Omit the pictures. Print each entry below exactly.

# # #

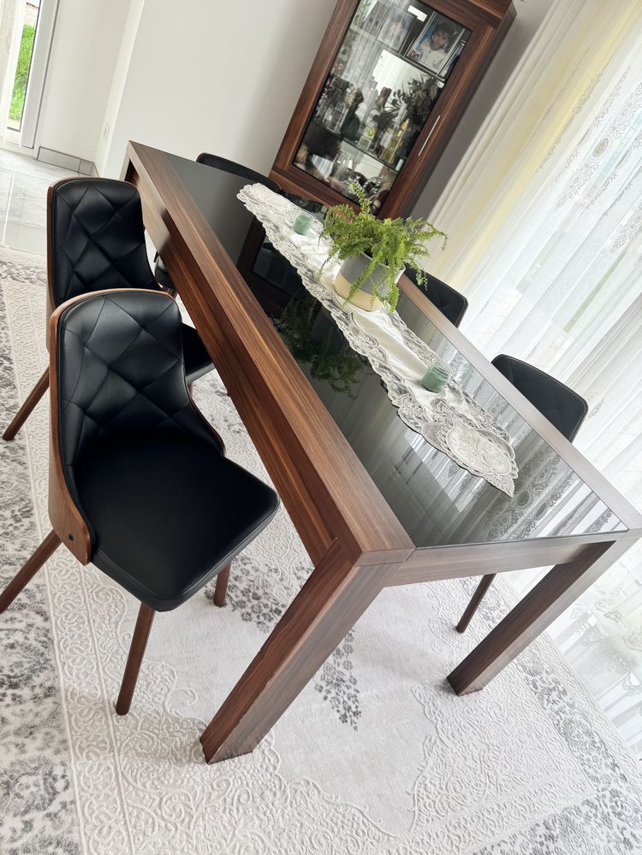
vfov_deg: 71.6
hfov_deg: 56.8
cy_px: 428
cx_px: 321
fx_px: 593
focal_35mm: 24
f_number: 1.78
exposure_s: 1/121
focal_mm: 6.76
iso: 64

# # #

Answer to the problem =>
vfov_deg: 71.6
hfov_deg: 56.8
cy_px: 428
cx_px: 321
fx_px: 593
focal_35mm: 24
f_number: 1.78
exposure_s: 1/121
focal_mm: 6.76
iso: 64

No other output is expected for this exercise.